Par ailleurs, pour faire face à l'explosion des cours, la candidate du RN compte exiger de la part de certains fournisseurs de gaz qu'ils abaissent leurs prix de vente à la France. Elle a notamment demandé mi-mars à l'Algérie d'exporter son gaz naturel liquéfié et son pétrole à bas prix vers l'Hexagone.
"Pour quelle raison choisiraient-ils d'orienter leur production vers nous dans ces conditions, alors que la demande de GNL augmente partout ?", s'interroge Patrice Geoffron.

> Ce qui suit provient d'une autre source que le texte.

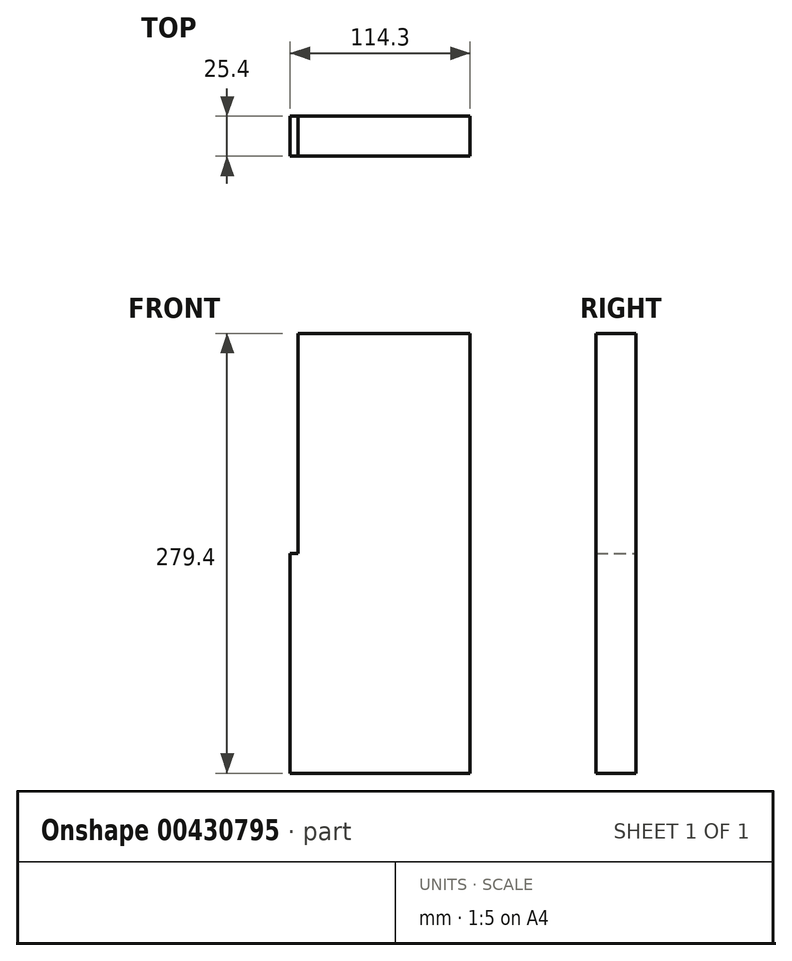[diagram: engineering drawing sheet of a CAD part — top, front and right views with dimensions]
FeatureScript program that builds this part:
annotation { "Feature Type Name" : "Feature", "Feature Type Description" : "" }
export const myFeature = defineFeature(function(context is Context, id is Id, definition is map)
    precondition{}
    {
        {
            var Q0;
            Q0=qCreatedBy(makeId("Front.planeOp"),FACE);
            var sketch = newSketch(context, id + "F0", { "sketchPlane" : qUnion([Q0])});
            skLineSegment(sketch, "E0.bottom", {"start": v(0, 0) * mm, "end": v(114.3, 0) * mm});
            skLineSegment(sketch, "E0.top", {"start": v(5.08, 279.4) * mm, "end": v(114.3, 279.4) * mm});
            skLineSegment(sketch, "E0.left", {"start": v(0, 0) * mm, "end": v(0, 139.7) * mm});
            skLineSegment(sketch, "E1.top", {"start": v(0, 139.7) * mm, "end": v(5.08, 139.7) * mm});
            skLineSegment(sketch, "E1.right", {"start": v(5.08, 279.4) * mm, "end": v(5.08, 139.7) * mm});
            skLineSegment(sketch, "E2", {"start": v(114.3, 279.4) * mm, "end": v(114.3, 0) * mm});
            skSolve(sketch);
        }
        {
            var Q0;
            Q0 = qSketchRegion(id + "F0", true);
            extrude(context, id + "F1", {"entities" : qUnion([Q0]), "depth" : 25.4 * mm});
        }
    });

Enfin, dans sa palette pour restaurer le pouvoir d'achat des Français, Marine Le Pen propose de "sortir du marché de l'électricité", en dehors duquel "nous aurions un prix de l'électricité plus bas", a-t-elle récemment assuré sur FranceInfo. Autrement dit, elle entend tout bonnement se couper du système d'interconnexion européen, afin de profiter du mix électrique largement décarboné et plutôt bon marché de l'Hexagone. Mais cette option est loin de régler un problème aussi complexe. Car si la France continue d'exporter une bonne partie de son électricité, elle a besoin de faire appel à l'étranger à certaines heures de la journée, lors des périodes de pointe. L'épisode du 4 avril dernier a d'ailleurs montré l'étendue de la dépendance de l'Hexagone à ses voisins en la matière, puisque le prix au MWh est monté pendant quelques heures à 3000 euros, contre 300 euros en moyenne dans les autres Etats membres, à cause notamment du manque de disponibilité du parc nucléaire. "A ce moment, on était bien contents de pouvoir importer", souligne Patrice Geoffron.

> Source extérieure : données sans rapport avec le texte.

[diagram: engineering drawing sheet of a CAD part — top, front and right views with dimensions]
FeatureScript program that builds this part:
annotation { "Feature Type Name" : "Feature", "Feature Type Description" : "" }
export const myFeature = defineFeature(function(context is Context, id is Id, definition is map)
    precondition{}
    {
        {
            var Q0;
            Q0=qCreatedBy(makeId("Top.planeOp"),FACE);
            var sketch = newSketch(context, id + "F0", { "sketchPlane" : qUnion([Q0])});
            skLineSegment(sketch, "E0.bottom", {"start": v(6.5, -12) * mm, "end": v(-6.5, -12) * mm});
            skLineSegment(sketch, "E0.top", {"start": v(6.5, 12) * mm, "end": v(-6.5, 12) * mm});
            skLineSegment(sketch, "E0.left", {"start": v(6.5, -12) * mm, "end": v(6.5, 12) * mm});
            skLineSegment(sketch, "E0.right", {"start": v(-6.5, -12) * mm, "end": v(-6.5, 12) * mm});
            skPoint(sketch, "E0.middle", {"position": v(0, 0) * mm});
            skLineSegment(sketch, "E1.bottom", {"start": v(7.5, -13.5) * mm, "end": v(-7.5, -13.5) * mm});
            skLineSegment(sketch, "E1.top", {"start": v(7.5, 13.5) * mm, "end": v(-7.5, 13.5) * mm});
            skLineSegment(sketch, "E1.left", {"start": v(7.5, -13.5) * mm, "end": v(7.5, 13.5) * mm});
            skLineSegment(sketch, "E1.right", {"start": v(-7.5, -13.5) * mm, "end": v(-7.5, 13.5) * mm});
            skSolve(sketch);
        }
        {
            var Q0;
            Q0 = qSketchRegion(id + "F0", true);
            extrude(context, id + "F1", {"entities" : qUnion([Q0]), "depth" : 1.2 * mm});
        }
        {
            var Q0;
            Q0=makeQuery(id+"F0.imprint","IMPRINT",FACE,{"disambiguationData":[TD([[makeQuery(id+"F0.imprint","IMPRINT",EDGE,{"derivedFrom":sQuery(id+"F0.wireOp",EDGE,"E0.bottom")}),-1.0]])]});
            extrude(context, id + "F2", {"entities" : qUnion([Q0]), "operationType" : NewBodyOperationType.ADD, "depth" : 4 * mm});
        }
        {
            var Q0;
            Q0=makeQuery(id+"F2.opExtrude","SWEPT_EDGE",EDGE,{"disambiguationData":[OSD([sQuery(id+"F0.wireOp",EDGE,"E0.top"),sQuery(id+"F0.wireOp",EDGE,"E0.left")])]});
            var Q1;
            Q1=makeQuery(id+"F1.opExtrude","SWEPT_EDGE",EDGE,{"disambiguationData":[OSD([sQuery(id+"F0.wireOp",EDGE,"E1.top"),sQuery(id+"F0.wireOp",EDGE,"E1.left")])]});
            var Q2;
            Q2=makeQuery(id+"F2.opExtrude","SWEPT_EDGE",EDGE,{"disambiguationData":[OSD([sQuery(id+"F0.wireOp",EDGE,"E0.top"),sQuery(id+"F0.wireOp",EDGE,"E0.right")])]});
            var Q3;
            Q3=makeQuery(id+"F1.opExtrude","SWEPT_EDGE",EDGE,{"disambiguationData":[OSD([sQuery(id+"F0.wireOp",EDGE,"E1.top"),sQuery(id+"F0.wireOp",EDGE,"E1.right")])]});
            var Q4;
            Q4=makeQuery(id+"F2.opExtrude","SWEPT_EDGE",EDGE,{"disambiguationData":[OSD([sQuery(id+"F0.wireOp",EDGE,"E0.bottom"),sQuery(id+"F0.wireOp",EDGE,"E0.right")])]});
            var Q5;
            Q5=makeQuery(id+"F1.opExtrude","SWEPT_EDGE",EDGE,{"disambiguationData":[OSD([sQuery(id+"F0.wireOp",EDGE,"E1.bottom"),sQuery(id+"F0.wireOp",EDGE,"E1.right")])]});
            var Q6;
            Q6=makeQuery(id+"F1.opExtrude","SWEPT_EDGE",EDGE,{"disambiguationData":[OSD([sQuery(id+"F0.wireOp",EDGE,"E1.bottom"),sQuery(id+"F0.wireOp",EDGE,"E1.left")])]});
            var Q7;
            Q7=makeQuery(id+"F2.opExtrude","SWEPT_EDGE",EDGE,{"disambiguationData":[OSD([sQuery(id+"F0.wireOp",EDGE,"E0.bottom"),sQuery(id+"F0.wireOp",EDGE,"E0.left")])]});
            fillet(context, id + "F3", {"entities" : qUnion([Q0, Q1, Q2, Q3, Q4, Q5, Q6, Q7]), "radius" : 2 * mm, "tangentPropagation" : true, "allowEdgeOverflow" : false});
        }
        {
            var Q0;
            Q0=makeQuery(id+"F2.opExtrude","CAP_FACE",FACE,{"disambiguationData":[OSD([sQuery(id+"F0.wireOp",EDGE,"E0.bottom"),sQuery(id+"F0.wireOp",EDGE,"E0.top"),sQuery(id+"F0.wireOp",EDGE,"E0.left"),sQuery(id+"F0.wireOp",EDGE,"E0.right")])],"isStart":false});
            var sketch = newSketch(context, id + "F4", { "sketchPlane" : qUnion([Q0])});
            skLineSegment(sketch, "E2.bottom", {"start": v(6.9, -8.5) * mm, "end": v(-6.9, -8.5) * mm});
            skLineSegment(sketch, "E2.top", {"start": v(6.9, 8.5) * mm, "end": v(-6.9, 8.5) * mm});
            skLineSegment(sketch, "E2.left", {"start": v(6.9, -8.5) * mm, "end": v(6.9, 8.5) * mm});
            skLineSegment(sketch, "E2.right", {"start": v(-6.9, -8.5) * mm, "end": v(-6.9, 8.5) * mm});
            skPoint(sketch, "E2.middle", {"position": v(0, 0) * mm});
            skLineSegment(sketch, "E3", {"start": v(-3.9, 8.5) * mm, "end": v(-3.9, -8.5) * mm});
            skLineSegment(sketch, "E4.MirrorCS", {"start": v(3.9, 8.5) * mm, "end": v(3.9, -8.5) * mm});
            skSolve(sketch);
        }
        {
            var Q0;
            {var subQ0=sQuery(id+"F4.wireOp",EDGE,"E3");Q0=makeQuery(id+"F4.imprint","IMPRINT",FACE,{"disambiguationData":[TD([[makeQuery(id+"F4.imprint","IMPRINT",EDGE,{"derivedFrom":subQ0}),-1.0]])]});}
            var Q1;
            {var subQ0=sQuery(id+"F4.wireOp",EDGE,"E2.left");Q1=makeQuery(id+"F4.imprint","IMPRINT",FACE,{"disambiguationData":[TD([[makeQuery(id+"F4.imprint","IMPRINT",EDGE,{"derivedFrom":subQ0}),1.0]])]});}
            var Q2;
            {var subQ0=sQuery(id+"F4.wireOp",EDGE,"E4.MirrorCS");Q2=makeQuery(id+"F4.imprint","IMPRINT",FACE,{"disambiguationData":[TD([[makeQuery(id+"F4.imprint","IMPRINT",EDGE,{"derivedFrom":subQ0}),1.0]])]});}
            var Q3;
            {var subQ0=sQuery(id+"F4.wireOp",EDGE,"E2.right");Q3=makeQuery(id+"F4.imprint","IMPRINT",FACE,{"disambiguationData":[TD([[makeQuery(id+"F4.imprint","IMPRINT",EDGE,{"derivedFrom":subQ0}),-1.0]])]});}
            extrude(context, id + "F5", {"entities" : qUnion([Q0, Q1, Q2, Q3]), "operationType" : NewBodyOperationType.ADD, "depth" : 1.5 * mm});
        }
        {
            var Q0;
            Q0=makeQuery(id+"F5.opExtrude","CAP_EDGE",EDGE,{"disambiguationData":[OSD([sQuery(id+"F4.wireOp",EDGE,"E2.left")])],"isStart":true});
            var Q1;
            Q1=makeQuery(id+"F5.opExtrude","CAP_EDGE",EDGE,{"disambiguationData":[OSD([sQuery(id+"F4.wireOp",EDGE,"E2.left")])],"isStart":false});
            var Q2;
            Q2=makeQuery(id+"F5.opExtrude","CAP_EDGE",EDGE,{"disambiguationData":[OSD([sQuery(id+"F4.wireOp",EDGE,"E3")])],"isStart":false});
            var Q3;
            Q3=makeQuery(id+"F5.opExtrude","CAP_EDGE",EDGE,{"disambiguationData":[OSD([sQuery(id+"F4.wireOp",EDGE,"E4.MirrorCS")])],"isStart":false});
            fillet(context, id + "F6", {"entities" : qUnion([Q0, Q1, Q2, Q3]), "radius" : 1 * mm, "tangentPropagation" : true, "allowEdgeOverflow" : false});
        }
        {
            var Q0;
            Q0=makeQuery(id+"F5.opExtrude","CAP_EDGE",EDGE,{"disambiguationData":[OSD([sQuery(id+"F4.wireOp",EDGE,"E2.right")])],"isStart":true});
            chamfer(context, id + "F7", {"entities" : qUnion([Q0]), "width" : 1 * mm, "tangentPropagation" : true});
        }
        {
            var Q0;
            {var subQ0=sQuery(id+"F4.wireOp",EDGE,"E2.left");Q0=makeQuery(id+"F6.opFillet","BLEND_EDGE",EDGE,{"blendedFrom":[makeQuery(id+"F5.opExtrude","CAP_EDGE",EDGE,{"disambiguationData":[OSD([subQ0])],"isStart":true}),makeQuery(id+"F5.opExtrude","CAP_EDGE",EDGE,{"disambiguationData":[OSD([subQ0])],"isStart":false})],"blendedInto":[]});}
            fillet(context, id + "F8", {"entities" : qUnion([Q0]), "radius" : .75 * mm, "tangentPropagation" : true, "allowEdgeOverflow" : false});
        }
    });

Efficacité énergétique : la grande oubliée
Enfin, Marine Le Pen explique vouloir suivre "la voie française pour atteindre l'objectif de l'Accord de Paris", c'est-à-dire limiter le réchauffement climatique à 1,5°C par rapport à l'ère préindustrielle. Mais la finaliste à l'élection présidentielle concentre son discours sur la production électrique, déjà largement décarbonée. Or, en France, la marge de manœuvre pour diminuer les émissions de CO2 (principales responsables du changement climatique) se situe ailleurs, notamment dans les bâtiments. Avec 26% des émissions en France, c'est le deuxième secteur le plus émetteur, après celui des transports. Dans ce contexte, la rénovation des logements-passoires thermiques constitue un véritable levier pour faire diminuer les émissions, en même temps que les charges (électricité, fioul et gaz). Dans son programme, Marine Le Pen n'y fait pourtant pas du tout référence.

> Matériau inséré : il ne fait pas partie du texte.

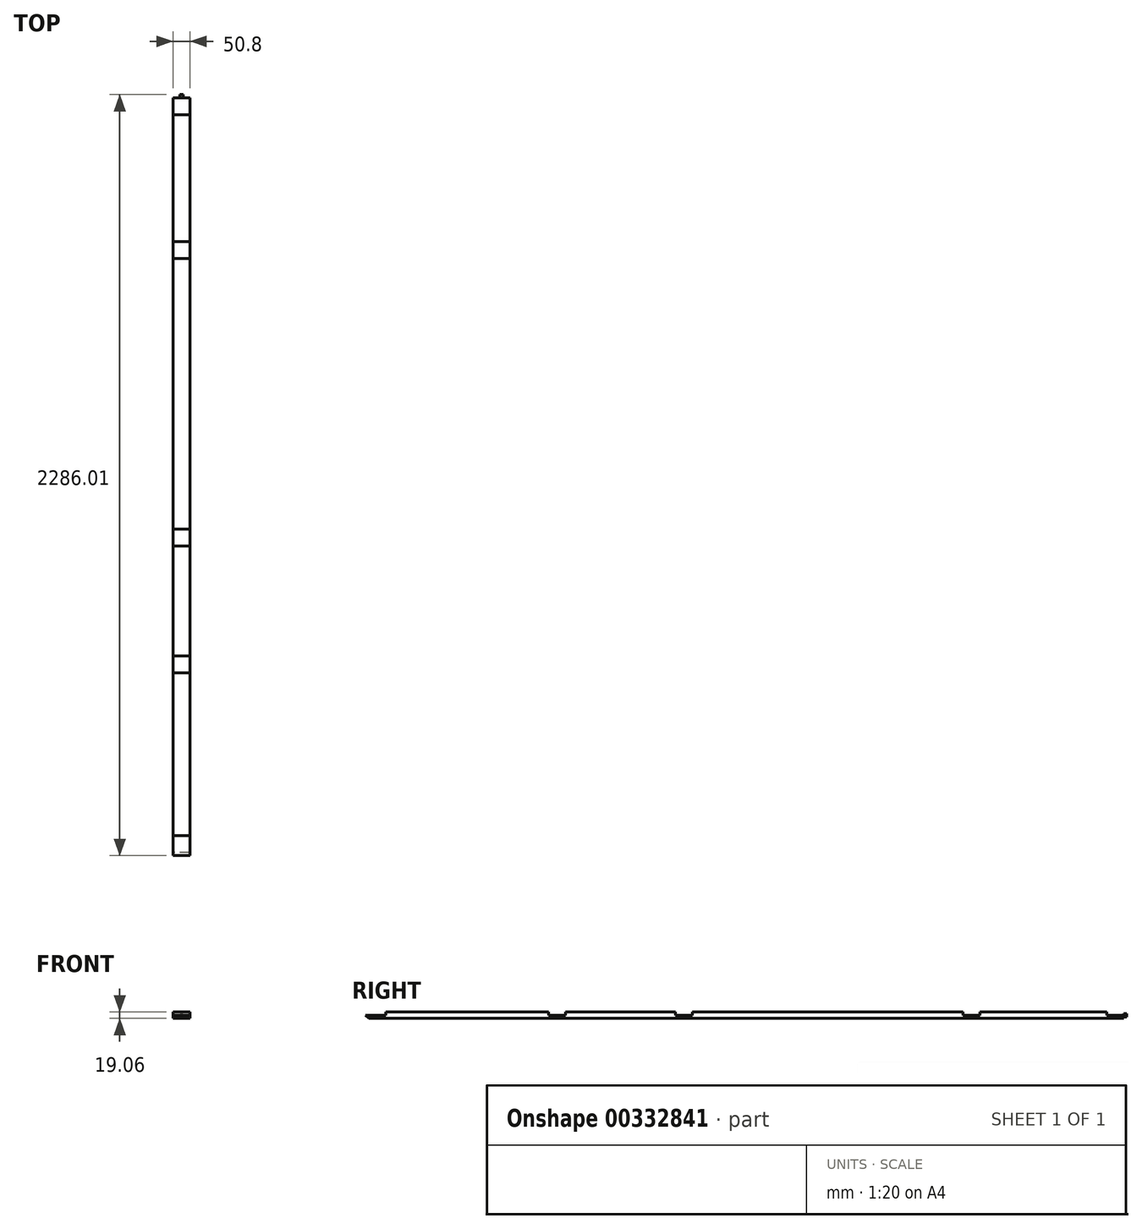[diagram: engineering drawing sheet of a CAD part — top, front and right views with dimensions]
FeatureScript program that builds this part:
annotation { "Feature Type Name" : "Feature", "Feature Type Description" : "" }
export const myFeature = defineFeature(function(context is Context, id is Id, definition is map)
    precondition{}
    {
        {
            var Q0;
            Q0=qCreatedBy(makeId("Right.planeOp"),FACE);
            var sketch = newSketch(context, id + "F0", { "sketchPlane" : qUnion([Q0])});
            skLineSegment(sketch, "E0.top", {"start": v(2133.6, -9.52) * mm, "end": v(2133.6, 0) * mm});
            skLineSegment(sketch, "E0.right", {"start": v(0, 9.52) * mm, "end": v(406.4, 9.53) * mm});
            skLineSegment(sketch, "E1.top", {"start": v(2082.8, 9.53) * mm, "end": v(2082.8, 0) * mm});
            skLineSegment(sketch, "E1.right", {"start": v(2133.6, 0) * mm, "end": v(2082.8, 0) * mm});
            skLineSegment(sketch, "E2", {"start": v(2133.6, -9.52) * mm, "end": v(-33.3, -9.53) * mm});
            skLineSegment(sketch, "E3.right", {"start": v(2082.8, 0) * mm, "end": v(2082.8, 0) * mm});
            skLineSegment(sketch, "E4.trimOffspring", {"start": v(2082.8, 9.53) * mm, "end": v(2082.8, 9.53) * mm});
            skLineSegment(sketch, "E5.top", {"start": v(1651, 9.53) * mm, "end": v(1651, 0) * mm});
            skLineSegment(sketch, "E5.right", {"start": v(1701.8, 0) * mm, "end": v(1651, 0) * mm});
            skLineSegment(sketch, "E6.bottom", {"start": v(838.2, 9.53) * mm, "end": v(838.2, 0) * mm});
            skLineSegment(sketch, "E6.top", {"start": v(787.4, 9.53) * mm, "end": v(787.4, 0) * mm});
            skLineSegment(sketch, "E6.right", {"start": v(838.2, 0) * mm, "end": v(787.4, 0) * mm});
            skPoint(sketch, "E6.left.start.orphan", {"position": v(838.2, 48.5) * mm});
            skPoint(sketch, "E7.orphan", {"position": v(787.4, 48.5) * mm});
            skLineSegment(sketch, "E8.trimOffspring", {"start": v(838.2, 9.53) * mm, "end": v(1651, 9.53) * mm});
            skLineSegment(sketch, "E9", {"start": v(1701.8, 0) * mm, "end": v(1701.8, 9.53) * mm});
            skLineSegment(sketch, "E10.trimOffspring", {"start": v(1701.8, 9.53) * mm, "end": v(2082.8, 9.53) * mm});
            skLineSegment(sketch, "E11", {"start": v(0, 9.52) * mm, "end": v(-82.55, 9.52) * mm});
            skLineSegment(sketch, "E12", {"start": v(-142.88, 0) * mm, "end": v(-133.35, -9.53) * mm});
            skLineSegment(sketch, "E13", {"start": v(-33.3, -9.53) * mm, "end": v(-133.35, -9.53) * mm});
            skPoint(sketch, "E14.start.orphan", {"position": v(431.8, 9.53) * mm});
            skLineSegment(sketch, "E15.top", {"start": v(406.4, 0) * mm, "end": v(457.2, 0) * mm});
            skLineSegment(sketch, "E15.left", {"start": v(406.4, 9.53) * mm, "end": v(406.4, 0) * mm});
            skLineSegment(sketch, "E15.right", {"start": v(457.2, 9.53) * mm, "end": v(457.2, 0) * mm});
            skLineSegment(sketch, "E16.trimOffspring", {"start": v(457.2, 9.53) * mm, "end": v(787.4, 9.53) * mm});
            skLineSegment(sketch, "E17.top", {"start": v(-142.88, 0) * mm, "end": v(-82.55, 0) * mm});
            skLineSegment(sketch, "E17.right", {"start": v(-82.55, 9.52) * mm, "end": v(-82.55, 0) * mm});
            skPoint(sketch, "E18.orphan", {"position": v(-152.4, 9.52) * mm});
            skSolve(sketch);
        }
        {
            var Q0;
            Q0=qSketchRegion(id+"F0",true);
            extrude(context, id + "F1", {"entities" : qUnion([Q0]), "endBound" : BoundingType.SYMMETRIC, "depth" : 50.8 * mm});
        }
        {
            var Q0;
            Q0=qCreatedBy(makeId("Front.planeOp"),FACE);
            cPlane(context, id + "F2", {"entities" : qUnion([Q0]), "cplaneType" : CPlaneType.OFFSET, "offset" : 2133.6 * mm, "oppositeDirection" : true, "width" : 152.4 * mm, "height" : 152.4 * mm});
        }
        {
            var Q0;
            Q0=qCreatedBy(id+"F2.planeOp",FACE);
            var sketch = newSketch(context, id + "F3", { "sketchPlane" : qUnion([Q0])});
            skCircle(sketch, "E19", {"center": v(0, 0) * mm, "radius": 4.76 * mm});
            skSolve(sketch);
        }
        {
            var Q0;
            Q0=qSketchRegion(id+"F3",true);
            extrude(context, id + "F4", {"entities" : qUnion([Q0]), "operationType" : NewBodyOperationType.ADD, "oppositeDirection" : true, "depth" : 9.52 * mm});
        }
    });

Pis, interrogée par l'Amorce, une association de collectivités territoriales, Marine Le Pen a déclaré être opposée à l'interdiction progressive des passoires thermiques à partir de 2025, relève Terra Nova. "Revenir sur cette interdiction progressive, qui vise exclusivement les propriétaires bailleurs et qui commencerait par des gels de loyers, revient à envoyer un très mauvais signal : les rénovations seraient facultatives...", regrette le groupe de réflexion. La candidate d'extrême droite s'était également prononcée en 2020 contre l'interdiction d'installer des nouvelles chaudières au fioul, prévue à partir de 2022.